Saint-Laurent suggère l’adoption de plaques de rue plus grandes

L’arrondissement de Saint-Laurent a installé en 2015 une plaque de rue bleue de grandes dimensions sur le boulevard Côte-Vertu.
Photo: Google Street View L’arrondissement de Saint-Laurent a installé en 2015 une plaque de rue bleue de grandes dimensions sur le boulevard Côte-Vertu.

Qui n’a pas un jour fulminé en tentant de déchiffrer les noms de rues à Montréal ? Les plaques blanches sont si discrètes qu’on les repère parfois seulement une fois rendu à l’intersection. La Ville de Montréal a lancé un chantier en 2013 afin de concevoir des plaques odonymiques plus facilement visibles, mais l’exercice n’est toujours pas terminé.

L’arrondissement de Saint-Laurent, qui a testé plusieurs types de plaques de rue, suggère que Montréal se dote de plaques de couleur bleue, plus grandes que celles utilisées actuellement.

Dans le cadre du plan d’action Métropole amie des aînés (MADA), la Ville de Montréal avait mis sur pied, en 2013, un projet-pilote afin de mettre à l’essai différents types de panneaux. Dans Hochelaga-Maisonneuve, par exemple, à l’angle des rues Sherbrooke et Cuvillier, cinq plaques de différentes tailles ont été installées : une rouge, une bleue, une grise et deux blanches.

Le bleu à Saint-Laurent

En 2015, l’arrondissement de Saint-Laurent a de son côté testé trois couleurs de panneaux : le bleu, le blanc et le gris. Ces plaques ont été installées sur des artères comme les boulevards Côte-Vertu, Marcel-Laurin et Thimens.

À la lumière des commentaires des citoyens, l’arrondissement a conclu que les plaques bleues avec un lettrage blanc d’une taille 41 % supérieure à celle des plaques standards étaient les plus appropriées, car elles sont plus faciles à voir de loin, contrastent davantage avec les éléments du mobilier urbain et sont plus réfléchissantes, particulièrement la nuit.

D’autres villes, comme Ottawa, Toronto et Los Angeles, utilisent ce type de plaques, note la Division des études techniques et de l’ingénierie de l’arrondissement.

« Il fallait trouver un équilibre entre la pollution visuelle et la clarté et la visibilité requises pour des raisons de sécurité », explique le maire de Saint-Laurent, Alan DeSousa.

Les commentaires des citoyens ont été majoritairement positifs, dit-il, et certains ont même suggéré que, sur les grandes artères, des plaques avec les noms de rue soient installées à 100 mètres des intersections de manière à permettre d’anticiper les manoeuvres à faire.

« C’est un exemple de projet très simple qui peut améliorer la qualité de vie, pas seulement des aînés, mais de tout le monde concerné. Ça donne une substance à la notion de Métropole amie des aînés », souligne M. DeSousa.

Ces conclusions ont été transmises à la ville-centre, qui n’a toujours pas pris de décision à ce sujet.

Réflexion nécessaire

La refonte des plaques odonymiques à Montréal n’est pas un luxe, estime le président de la Société des designers graphiques du Québec, Benoit Giguère. « À l’heure actuelle, on est incapable de décoder le nom des rues. Les panneaux ne sont pas éclairés adéquatement. La grosseur des lettres ne convient pas et la position dans l’espace est incorrecte », résume-t-il.

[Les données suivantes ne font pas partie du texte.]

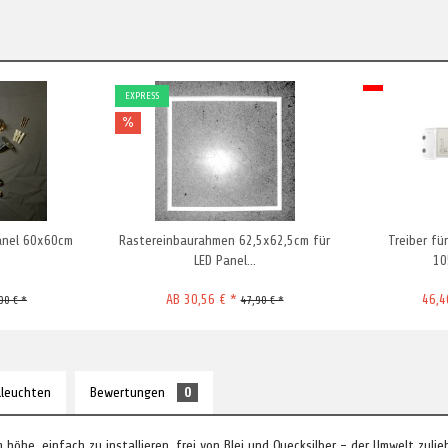
EXPRESS
anel 60x60cm
Rastereinbaurahmen 62,5x62,5cm für
Treiber fü
LED Panel...
10
AB 30,56 € *
46,4
90 € *
47,90 € *
lleuchten
Bewertungen
0
höhe, einfach zu installieren, frei von Blei und Quecksilber - der Umwelt zuli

Conduire sans GPS en tentant de repérer un nom de rue et en essayant d’éviter les piétons et les cyclistes peut relever de l’exploit. Mais selon lui, rares sont les villes qui ont des plaques odonymiques efficaces graphiquement. « Je pense que c’est universel : on dirait qu’on veut s’assurer que vous ne trouviez pas la bonne rue. »

Améliorer les plaques odonymiques ne se résume pas à une taille ou à une couleur, et Benoit Giguère espère que la Ville fera appel à des architectes, des designers et des urbanistes pour mener à bien son projet. D’ailleurs, c’est l’ensemble de la signalisation à Montréal qui devrait être revue, notamment autour des chantiers, fait-il remarquer.